Maîtrise, ADEL et lutte antidopage
Au-delà de la force physique et de la projection, le véritable art du combat exige un contrôle absolu de chaque prise. C’est dans cet esprit que le Lycée d’Excellence de Rabat (LYDEX) a été le théâtre, ce 7 août 2026, d’une étape clé pour la délégation nationale de judo engagée dans les Jeux Méditerranéens de Taranto.
Organisée par l’Agence Marocaine Antidopage (AMAD), cette session de formation et de certification a rassemblé athlètes, coachs et médecins autour d’un même combat : l’intégrité.
Saisir la règle avec la précision d’un Kumi-Kata
Sur le tatami, chaque centimètre compte et une mauvaise saisie expose au danger. Il en va de même pour la réglementation antidopage. En s’appropriant les modules du programme ADEL (Anti-Doping Education and Learning), l’ensemble de la sélection a travaillé ses fondamentaux réglementaires avec la même rigueur qu’un enchaînement technique minutieux.

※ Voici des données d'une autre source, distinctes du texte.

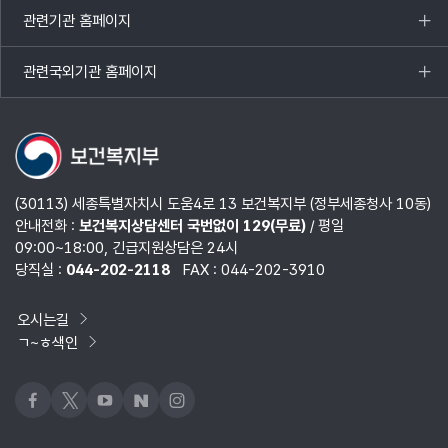
열기
관련기관 홈페이지
목록
열기
관련국외기관 홈페이지
목록
열기
(30113) 세종특별자치시 도움4로 13 보건복지부 (정부세종청사 10동)
안내전화 :
보건복지상담센터 국번없이 129(무료)
/ 평일
09:00~18:00, 긴급지원상담은 24시
당직실 :
044-202-2118
FAX : 044-202-3910
오시는길
ㄱ~ㅎ색인
페이스북
x
유튜브
네이버블로그
인스타그램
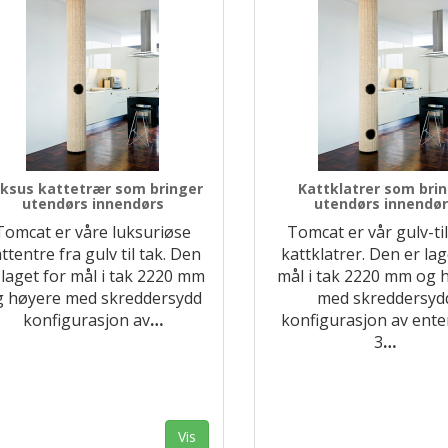
ksus kattetrær som bringer
Kattklatrer som bri
utendørs innendørs
utendørs innendø
Tomcat er våre luksuriøse
Tomcat er vår gulv-til
ttentre fra gulv til tak. Den
kattklatrer. Den er lag
 laget for mål i tak 2220 mm
mål i tak 2220 mm og 
g høyere med skreddersydd
med skreddersyd
konfigurasjon av
…
konfigurasjon av enten
3
…
Vis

L’obtention de cette certification valide les compétences de chacun, armant l’encadrement et les combattants contre les faux pas techniques et réglementaires qui pourraient coûter cher.
La parade idéale face au risque
Pas question de se faire surprendre par un déséquilibre administratif. Pour anticiper chaque situation, les participants ont intégré un réflexe simple et salvateur : l’utilisation de l’application Nazih. Véritable rempart numérique, cet outil permet de consulter instantanément la liste des interdictions et de vérifier la composition des traitements, garantissant une sérénité totale avant de monter sur l’aire de combat.
Le code moral comme boussole
Entre respect du partenaire et droiture, les valeurs fondatrices du judo trouvent un écho parfait dans les principes de l’équité sportive. Grâce à cette initiative conjointe avec l’AMAD, le judo marocain aborde le rendez-vous de Tarente 2026 avec la certitude que la victoire la plus noble est celle construite dans les règles de l’art.
L’AMAD et le judo national, unis pour un sport intègre, souverain et exemplaire.